Tossing out the Bad
Two advisors who couldn’t stay out of bankruptcy will no longer be able to use the CFP designation, according to a public disciplinary report  issued Tuesday by the CFP Board.
Wylie, Texas-based Robert Carpenter and Earlham, Iowa-based Stephen William Connolly both filed for second bankruptcies, which the Board says “demonstrated a continued inability to manage…personal finances.” Apparently you’re allowed one bankruptcy, but two is one too many.
Five others also were stripped of their designations, including a Florida advisor who misappropriated clients’ funds and a New York-based advisor with M&T Securities who recommended unsuitable investments to retirees.
Some Knotty Outside Activities
FINRA went after a former Oppenheimer & Co. financial advisor on Monday, claiming Atlanta-based Jeremy Gerald Tintle failed to report risky outside business activities, recommended unsuitable investments and misused customer funds.
The regulator filed a complaint Monday alleging that while with Morgan Keegan from November 2006 to September 2008, Tintle recommended a client invest $1 million in an outside venture that was speculative, illiquid and risky. Further, Tintle failed to report his activities to the firm and the sale was never approved.
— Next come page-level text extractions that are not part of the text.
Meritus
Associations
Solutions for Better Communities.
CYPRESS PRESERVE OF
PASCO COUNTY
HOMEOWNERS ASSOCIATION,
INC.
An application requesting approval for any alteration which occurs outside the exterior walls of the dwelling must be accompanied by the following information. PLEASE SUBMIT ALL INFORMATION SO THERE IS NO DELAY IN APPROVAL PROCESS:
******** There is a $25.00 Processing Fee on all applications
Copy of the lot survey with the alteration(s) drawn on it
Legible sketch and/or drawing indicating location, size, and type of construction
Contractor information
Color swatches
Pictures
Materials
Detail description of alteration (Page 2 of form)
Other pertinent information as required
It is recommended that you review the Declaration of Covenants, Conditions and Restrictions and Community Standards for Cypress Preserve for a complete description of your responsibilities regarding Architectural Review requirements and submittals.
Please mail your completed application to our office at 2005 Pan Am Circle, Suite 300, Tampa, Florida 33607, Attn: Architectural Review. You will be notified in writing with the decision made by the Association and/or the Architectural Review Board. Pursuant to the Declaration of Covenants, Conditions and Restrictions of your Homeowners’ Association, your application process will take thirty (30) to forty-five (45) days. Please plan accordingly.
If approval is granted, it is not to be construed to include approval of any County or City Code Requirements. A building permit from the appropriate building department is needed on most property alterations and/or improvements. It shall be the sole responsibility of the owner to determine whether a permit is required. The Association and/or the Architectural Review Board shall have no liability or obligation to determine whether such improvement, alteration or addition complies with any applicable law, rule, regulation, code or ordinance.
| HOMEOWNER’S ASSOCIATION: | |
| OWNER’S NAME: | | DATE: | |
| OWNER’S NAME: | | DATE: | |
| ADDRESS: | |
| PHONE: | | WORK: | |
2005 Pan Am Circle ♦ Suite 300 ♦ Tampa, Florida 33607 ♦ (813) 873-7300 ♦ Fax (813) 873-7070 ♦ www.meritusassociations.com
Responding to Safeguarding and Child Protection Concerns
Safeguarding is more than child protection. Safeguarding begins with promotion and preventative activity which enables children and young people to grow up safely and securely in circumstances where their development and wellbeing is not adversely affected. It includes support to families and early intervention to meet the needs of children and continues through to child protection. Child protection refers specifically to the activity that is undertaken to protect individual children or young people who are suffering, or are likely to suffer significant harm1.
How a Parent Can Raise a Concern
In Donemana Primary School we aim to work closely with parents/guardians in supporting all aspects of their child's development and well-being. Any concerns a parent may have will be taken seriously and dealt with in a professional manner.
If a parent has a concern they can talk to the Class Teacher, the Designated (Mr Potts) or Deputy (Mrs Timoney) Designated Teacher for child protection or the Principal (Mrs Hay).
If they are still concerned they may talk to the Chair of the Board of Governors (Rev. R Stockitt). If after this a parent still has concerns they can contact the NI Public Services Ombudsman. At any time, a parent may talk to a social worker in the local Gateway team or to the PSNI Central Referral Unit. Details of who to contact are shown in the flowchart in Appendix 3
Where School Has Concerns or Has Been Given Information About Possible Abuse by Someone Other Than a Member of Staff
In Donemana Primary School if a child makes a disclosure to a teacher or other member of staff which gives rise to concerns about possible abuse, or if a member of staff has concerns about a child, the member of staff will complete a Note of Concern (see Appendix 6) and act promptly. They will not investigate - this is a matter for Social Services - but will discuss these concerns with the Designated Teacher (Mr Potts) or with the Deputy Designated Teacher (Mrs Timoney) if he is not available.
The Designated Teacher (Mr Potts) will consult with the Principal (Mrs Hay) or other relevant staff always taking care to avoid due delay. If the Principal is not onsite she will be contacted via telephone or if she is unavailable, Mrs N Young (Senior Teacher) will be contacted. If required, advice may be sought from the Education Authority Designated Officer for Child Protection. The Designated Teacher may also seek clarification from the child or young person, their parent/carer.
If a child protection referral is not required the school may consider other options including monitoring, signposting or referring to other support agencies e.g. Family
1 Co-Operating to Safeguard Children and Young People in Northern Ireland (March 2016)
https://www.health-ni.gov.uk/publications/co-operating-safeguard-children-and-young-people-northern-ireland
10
FINRA also claims Tintle persuaded clients to withdraw funds for securities purchases, but the broker never applied the client’s money toward the promised purchase. The broker’s alleged theft continued even after he left Morgan Keegan to join Oppenheimer in September 2008.
In its complaint, FINRA is seeking sanctions against Tintle, as well as the disgorgement of any illicit profits.
This Little Piggy Goes to Jail
In case you missed it, Brian Anthony Bjork was sentenced to serve a 52-month prison sentence last Friday and ordered to pay $1.1 million in restitution to victims of the “scam within a scam” he helped perpetrate with his partner who eventually committed suicide while under investigation.
As reported in REP. Magazine in March, Bjork is the former employee of deceased Friendswood investment  advisor Joel David Salinas—who committed suicide in 2011 after his $50 million bogus bond scam was uncovered.
Prosecutors claimed the Missouri City, Texas-based investment advisor ran a concurrent Ponzi scheme within Salinas’ larger fraud that swindled investors out of more than $1 million.
While working with Salinas, a Feb. 7 complaint alleged Bjork used client investments for pawnshops and corporate bonds to illegally finance his lifestyle and pay off prior investors. Bjork pled guilty to one count of wire fraud in February.